(Your task) Give the entries again exactly; drop the pictures.

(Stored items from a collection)
┌──
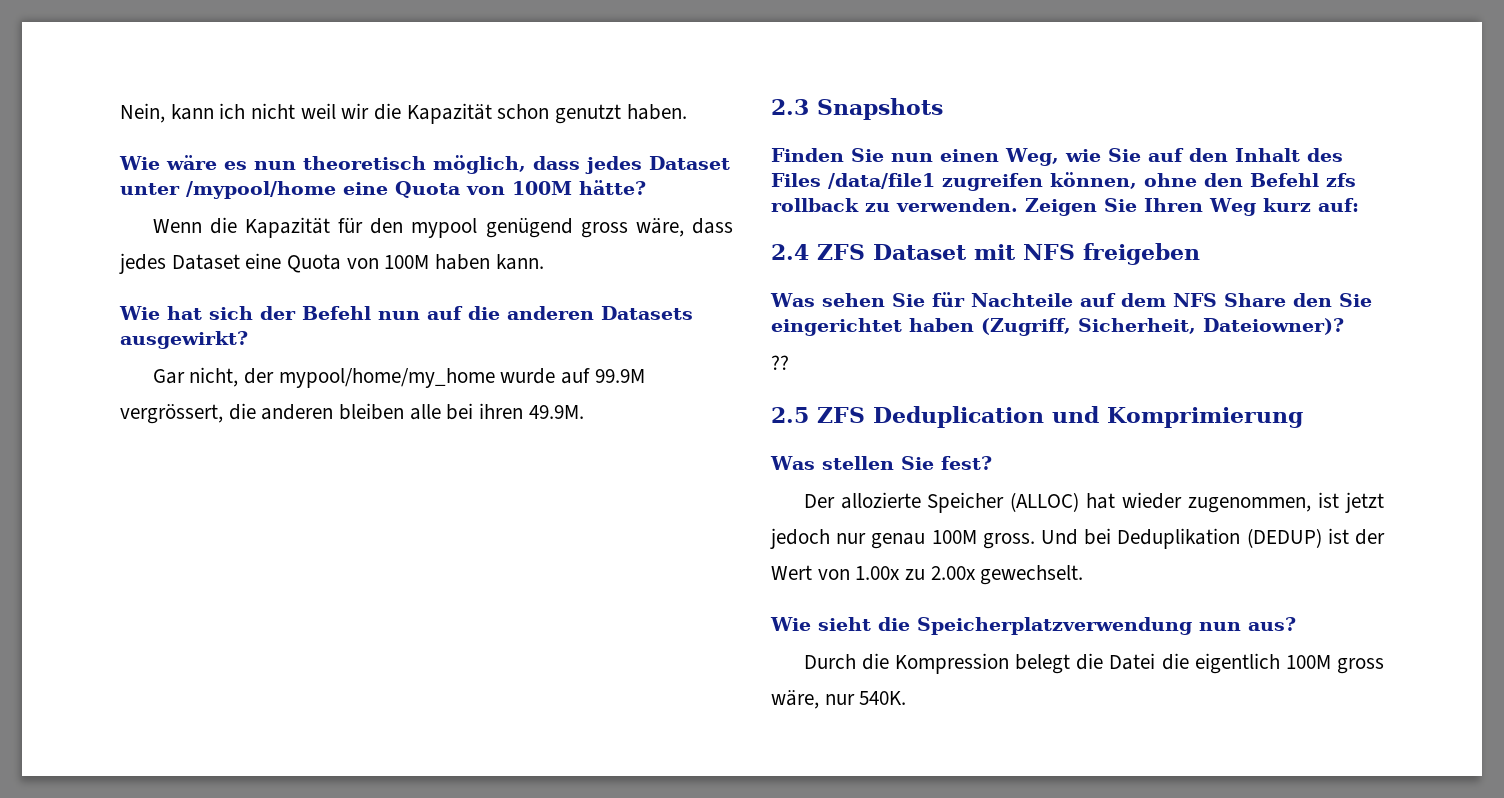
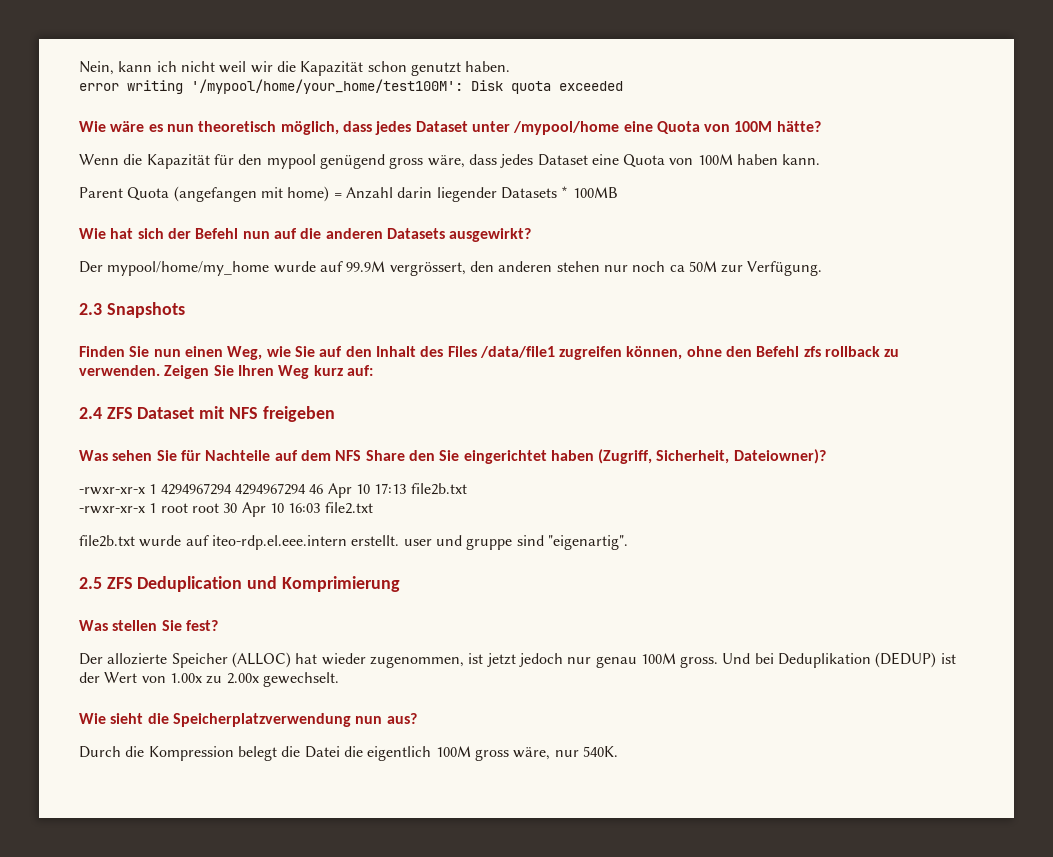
(687, 112) none -> [79,79,623,94] // error writing '/mypool/home/your_home/test100M': Disk quota exceeded
(544, 262) none -> [79,186,618,202] // Parent Quota (angefangen mit home) = Anzahl darin liegender Datasets * 100MB
[152,367,274,387] Gar nicht, der -> [79,261,103,273] Der
[228,403,584,420] die anderen bleiben alle bei ihren 49.9M. -> [469,261,823,276] den anderen stehen nur noch ca 50M zur Verfügung.
[771,355,789,370] ?? -> [79,483,467,498] [79,502,373,517] [79,535,628,550] -rwxr-xr-x 1 4294967294 4294967294 46 Apr 10 17:13 file2b.txt // -rwxr-xr-x 1 root root 30 Apr 10 16:03 file2.txt // file2b.txt wurde auf iteo-rdp.el.eee.intern erstellt. user und gruppe sind "eigenartig".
└──
(Solution to this task)
(687, 112) none -> [79,79,623,94] // error writing '/mypool/home/your_home/test100M': Disk quota exceeded
(544, 262) none -> [79,186,618,202] // Parent Quota (angefangen mit home) = Anzahl darin liegender Datasets * 100MB
[152,367,274,387] Gar nicht, der -> [79,261,103,273] Der
[228,403,584,420] die anderen bleiben alle bei ihren 49.9M. -> [469,261,823,276] den anderen stehen nur noch ca 50M zur Verfügung.
[771,355,789,370] ?? -> [79,483,467,498] [79,502,373,517] [79,535,628,550] -rwxr-xr-x 1 4294967294 4294967294 46 Apr 10 17:13 file2b.txt // -rwxr-xr-x 1 root root 30 Apr 10 16:03 file2.txt // file2b.txt wurde auf iteo-rdp.el.eee.intern erstellt. user und gruppe sind "eigenartig".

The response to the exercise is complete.